= Given entries =
- - - - -

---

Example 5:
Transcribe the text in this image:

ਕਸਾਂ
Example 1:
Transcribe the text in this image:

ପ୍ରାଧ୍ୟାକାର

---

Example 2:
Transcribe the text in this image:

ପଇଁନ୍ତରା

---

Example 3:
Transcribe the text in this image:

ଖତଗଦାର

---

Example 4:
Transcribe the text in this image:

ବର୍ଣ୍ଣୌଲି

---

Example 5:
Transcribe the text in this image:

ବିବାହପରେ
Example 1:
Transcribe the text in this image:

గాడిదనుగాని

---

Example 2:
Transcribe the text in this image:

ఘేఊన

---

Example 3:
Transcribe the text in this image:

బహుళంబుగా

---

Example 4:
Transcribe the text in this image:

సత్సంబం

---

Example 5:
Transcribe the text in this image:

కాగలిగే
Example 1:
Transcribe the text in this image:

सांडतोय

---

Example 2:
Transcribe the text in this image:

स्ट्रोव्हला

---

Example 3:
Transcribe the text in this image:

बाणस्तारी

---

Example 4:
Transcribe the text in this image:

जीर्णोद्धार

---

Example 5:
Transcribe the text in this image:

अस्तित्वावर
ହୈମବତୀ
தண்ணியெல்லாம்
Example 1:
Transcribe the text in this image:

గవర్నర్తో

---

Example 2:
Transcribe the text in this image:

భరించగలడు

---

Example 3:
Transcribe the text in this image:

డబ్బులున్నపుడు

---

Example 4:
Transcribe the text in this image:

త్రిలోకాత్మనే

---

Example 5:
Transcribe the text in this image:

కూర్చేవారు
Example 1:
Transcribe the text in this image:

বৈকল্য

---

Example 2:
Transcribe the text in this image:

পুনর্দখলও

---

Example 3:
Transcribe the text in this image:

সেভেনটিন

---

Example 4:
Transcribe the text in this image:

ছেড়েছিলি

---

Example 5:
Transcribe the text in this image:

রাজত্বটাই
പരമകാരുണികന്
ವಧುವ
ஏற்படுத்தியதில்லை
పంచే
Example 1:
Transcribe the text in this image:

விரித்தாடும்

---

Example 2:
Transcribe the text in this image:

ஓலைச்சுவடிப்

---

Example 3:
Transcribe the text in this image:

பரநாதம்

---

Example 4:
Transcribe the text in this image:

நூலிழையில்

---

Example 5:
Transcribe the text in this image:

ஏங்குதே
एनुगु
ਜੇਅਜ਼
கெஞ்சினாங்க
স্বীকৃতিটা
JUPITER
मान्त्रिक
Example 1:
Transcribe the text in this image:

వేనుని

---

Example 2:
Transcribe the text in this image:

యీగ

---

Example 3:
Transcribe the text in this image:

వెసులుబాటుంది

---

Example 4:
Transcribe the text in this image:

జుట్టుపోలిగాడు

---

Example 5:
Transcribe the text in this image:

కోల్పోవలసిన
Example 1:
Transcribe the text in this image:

- - - - -

= What you should do =
Emit the records above again, exactly, with no line skipped.

= Solution =
---

Example 5:
Transcribe the text in this image:

ਕਸਾਂ
Example 1:
Transcribe the text in this image:

ପ୍ରାଧ୍ୟାକାର

---

Example 2:
Transcribe the text in this image:

ପଇଁନ୍ତରା

---

Example 3:
Transcribe the text in this image:

ଖତଗଦାର

---

Example 4:
Transcribe the text in this image:

ବର୍ଣ୍ଣୌଲି

---

Example 5:
Transcribe the text in this image:

ବିବାହପରେ
Example 1:
Transcribe the text in this image:

గాడిదనుగాని

---

Example 2:
Transcribe the text in this image:

ఘేఊన

---

Example 3:
Transcribe the text in this image:

బహుళంబుగా

---

Example 4:
Transcribe the text in this image:

సత్సంబం

---

Example 5:
Transcribe the text in this image:

కాగలిగే
Example 1:
Transcribe the text in this image:

सांडतोय

---

Example 2:
Transcribe the text in this image:

स्ट्रोव्हला

---

Example 3:
Transcribe the text in this image:

बाणस्तारी

---

Example 4:
Transcribe the text in this image:

जीर्णोद्धार

---

Example 5:
Transcribe the text in this image:

अस्तित्वावर
ହୈମବତୀ
தண்ணியெல்லாம்
Example 1:
Transcribe the text in this image:

గవర్నర్తో

---

Example 2:
Transcribe the text in this image:

భరించగలడు

---

Example 3:
Transcribe the text in this image:

డబ్బులున్నపుడు

---

Example 4:
Transcribe the text in this image:

త్రిలోకాత్మనే

---

Example 5:
Transcribe the text in this image:

కూర్చేవారు
Example 1:
Transcribe the text in this image:

বৈকল্য

---

Example 2:
Transcribe the text in this image:

পুনর্দখলও

---

Example 3:
Transcribe the text in this image:

সেভেনটিন

---

Example 4:
Transcribe the text in this image:

ছেড়েছিলি

---

Example 5:
Transcribe the text in this image:

রাজত্বটাই
പരമകാരുണികന്
ವಧುವ
ஏற்படுத்தியதில்லை
పంచే
Example 1:
Transcribe the text in this image:

விரித்தாடும்

---

Example 2:
Transcribe the text in this image:

ஓலைச்சுவடிப்

---

Example 3:
Transcribe the text in this image:

பரநாதம்

---

Example 4:
Transcribe the text in this image:

நூலிழையில்

---

Example 5:
Transcribe the text in this image:

ஏங்குதே
एनुगु
ਜੇਅਜ਼
கெஞ்சினாங்க
স্বীকৃতিটা
JUPITER
मान्त्रिक
Example 1:
Transcribe the text in this image:

వేనుని

---

Example 2:
Transcribe the text in this image:

యీగ

---

Example 3:
Transcribe the text in this image:

వెసులుబాటుంది

---

Example 4:
Transcribe the text in this image:

జుట్టుపోలిగాడు

---

Example 5:
Transcribe the text in this image:

కోల్పోవలసిన
Example 1:
Transcribe the text in this image:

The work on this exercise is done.